- Genre: Children's
- Directed by: John Matlock and Paul Francescutti
- Presented by: Tom Knowlton Mark Baldwin
- Opening theme: "The Cariboo Boogie"
- Country of origin: Canada
- No. of seasons: 5

Production
- Producer: Janis Nostbakken
- Production locations: Kitchener, Ontario, Canada

Original release
- Network: CTV
- Release: 1986 – 1989

= Camp Cariboo =

Canadian children's television series

Camp Cariboo is a Canadian children's television program that aired on several CTV stations from 1986 to 1989. The show is best known for its rerun stint on YTV from September 2, 1989 to August 15, 1997.

== Premise ==
Camp Cariboo grew out of the summer camping experiences of Tom Knowlton and Mark Baldwin, as well as the producer and co-creator Janis Nostbakken and directors John Matlock and Paul Francescutti. The series was produced at CKCO-TV in Kitchener, Ontario, and filmed in part on location in Ontario Camping Association camps. Hosted by Tom and Mark, each show featured real kids along with a variety of short skits, riddles, songs and stories, all portrayed in the setting of a fictional summer camp. Viewers took part by sending in their jokes, riddles and challenges that were shared during mail call time in the camp office.

An audio CD called "I Love Camp Cariboo" has been produced by the Cariboo team and is available on iTunes.

== Main characters ==
Tom and Mark were the main characters of the show. Most episodes featured the two in interactive songs and sketches with kid-campers and in how-tos and comedy bits. Tom and Mark had alter-egos, "The Keeners", a couple of ageless campers so intent on coming back to camp each year that Tom and Mark gave them their moniker. In reality, the clips were in fast motion so that their voices would sound higher. The Keeners appeared in segments sharing camping tips taken to extremes and punctuated by one-liner jokes and groaners.

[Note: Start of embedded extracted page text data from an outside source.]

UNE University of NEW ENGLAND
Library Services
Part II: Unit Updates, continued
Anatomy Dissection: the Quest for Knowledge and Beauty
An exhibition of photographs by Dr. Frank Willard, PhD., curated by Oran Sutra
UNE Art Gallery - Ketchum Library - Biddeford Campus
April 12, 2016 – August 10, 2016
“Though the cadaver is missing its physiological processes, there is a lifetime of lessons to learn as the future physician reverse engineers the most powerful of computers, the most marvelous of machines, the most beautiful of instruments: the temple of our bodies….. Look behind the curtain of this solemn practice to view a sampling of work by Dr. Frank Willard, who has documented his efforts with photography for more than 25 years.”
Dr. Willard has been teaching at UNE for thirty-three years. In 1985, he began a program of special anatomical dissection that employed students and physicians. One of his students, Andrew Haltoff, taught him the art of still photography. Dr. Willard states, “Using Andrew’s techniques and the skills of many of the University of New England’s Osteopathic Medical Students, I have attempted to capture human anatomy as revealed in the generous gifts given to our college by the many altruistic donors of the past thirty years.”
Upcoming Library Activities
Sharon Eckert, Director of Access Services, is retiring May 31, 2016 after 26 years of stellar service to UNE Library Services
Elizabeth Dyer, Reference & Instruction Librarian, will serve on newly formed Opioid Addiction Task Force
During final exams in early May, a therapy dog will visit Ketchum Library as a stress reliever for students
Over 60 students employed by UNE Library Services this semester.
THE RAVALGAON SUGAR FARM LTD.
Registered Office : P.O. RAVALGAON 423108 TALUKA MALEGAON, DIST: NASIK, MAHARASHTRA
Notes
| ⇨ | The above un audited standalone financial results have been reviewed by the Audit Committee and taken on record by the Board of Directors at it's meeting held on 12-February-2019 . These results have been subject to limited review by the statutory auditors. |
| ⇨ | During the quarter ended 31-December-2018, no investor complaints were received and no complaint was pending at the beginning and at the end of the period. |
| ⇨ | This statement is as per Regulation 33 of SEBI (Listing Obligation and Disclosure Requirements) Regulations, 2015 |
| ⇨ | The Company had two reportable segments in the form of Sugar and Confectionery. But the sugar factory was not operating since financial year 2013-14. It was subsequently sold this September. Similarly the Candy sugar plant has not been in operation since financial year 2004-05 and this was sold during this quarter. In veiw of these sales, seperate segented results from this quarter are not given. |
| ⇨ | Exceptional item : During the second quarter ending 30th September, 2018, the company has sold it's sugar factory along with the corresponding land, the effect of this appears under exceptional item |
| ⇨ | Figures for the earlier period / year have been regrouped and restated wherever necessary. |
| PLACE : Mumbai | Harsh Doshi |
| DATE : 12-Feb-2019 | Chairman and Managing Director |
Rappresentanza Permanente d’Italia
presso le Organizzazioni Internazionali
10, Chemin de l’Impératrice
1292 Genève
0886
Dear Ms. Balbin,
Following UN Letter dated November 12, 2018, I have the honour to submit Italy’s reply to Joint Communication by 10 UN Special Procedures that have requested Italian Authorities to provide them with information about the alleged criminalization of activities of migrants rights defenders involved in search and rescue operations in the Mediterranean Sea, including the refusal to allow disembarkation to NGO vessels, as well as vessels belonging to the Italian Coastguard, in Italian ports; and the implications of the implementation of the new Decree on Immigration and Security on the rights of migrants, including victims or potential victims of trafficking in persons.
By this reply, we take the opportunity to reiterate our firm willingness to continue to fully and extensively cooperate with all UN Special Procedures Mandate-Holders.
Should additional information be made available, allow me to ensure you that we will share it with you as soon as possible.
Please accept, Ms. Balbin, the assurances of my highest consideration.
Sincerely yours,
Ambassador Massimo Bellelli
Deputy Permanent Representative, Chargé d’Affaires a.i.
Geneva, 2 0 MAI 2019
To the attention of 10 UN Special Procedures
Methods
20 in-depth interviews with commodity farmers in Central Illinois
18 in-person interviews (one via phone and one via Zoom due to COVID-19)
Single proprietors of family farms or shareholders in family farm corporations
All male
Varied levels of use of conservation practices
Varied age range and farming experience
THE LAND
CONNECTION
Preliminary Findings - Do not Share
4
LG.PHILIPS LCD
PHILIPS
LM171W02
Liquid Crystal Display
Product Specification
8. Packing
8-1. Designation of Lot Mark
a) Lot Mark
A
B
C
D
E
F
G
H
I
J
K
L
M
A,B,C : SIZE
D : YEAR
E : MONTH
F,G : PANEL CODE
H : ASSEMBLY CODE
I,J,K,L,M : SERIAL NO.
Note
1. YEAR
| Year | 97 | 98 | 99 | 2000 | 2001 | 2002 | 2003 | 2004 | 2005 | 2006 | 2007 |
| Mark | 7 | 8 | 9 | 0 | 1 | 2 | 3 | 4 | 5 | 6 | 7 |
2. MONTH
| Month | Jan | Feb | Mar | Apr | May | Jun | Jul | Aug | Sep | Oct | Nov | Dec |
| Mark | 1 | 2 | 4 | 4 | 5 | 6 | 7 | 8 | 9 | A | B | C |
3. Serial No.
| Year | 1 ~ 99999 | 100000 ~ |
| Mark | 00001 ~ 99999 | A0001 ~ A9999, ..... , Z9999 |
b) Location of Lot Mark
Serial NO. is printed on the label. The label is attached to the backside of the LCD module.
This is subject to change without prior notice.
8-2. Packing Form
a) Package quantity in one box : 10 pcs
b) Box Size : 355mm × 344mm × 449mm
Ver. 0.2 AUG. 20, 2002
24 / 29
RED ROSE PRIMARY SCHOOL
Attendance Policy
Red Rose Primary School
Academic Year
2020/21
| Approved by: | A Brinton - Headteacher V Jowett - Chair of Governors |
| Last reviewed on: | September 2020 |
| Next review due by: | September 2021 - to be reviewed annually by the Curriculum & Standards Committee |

Their popular theme song, I've Got a Head Like a Ping-Pong Ball, became a cult hit and a generation of kids grew up reciting the Cariboo credo: "We'll follow the path where the cariboo walked, Our cariboo headgear is off, on, locked!" The coveted eyes-and-antlers ball caps worn by the Keeners were featured in an exhibit at the Waterloo Region Museum. Another regular character was Uncle Wes (played by Tom) in a segment called "Woodsy Wisdom". Wes would usually make appearances around the camp fire telling old stories and offering camping advice.

== Reception ==
The series was developed in close collaboration with kids from the Kitchener-Toronto region and pilot-tested before the final magazine-show format was decided upon. Positive feedback from audiences and critics on the first series of shows led to production of four more seasons. Camp Cariboo was honoured with four national television awards: two CanPro Gold Awards and two awards from The Children's Broadcast Institute (now Youth Media Alliance YMA).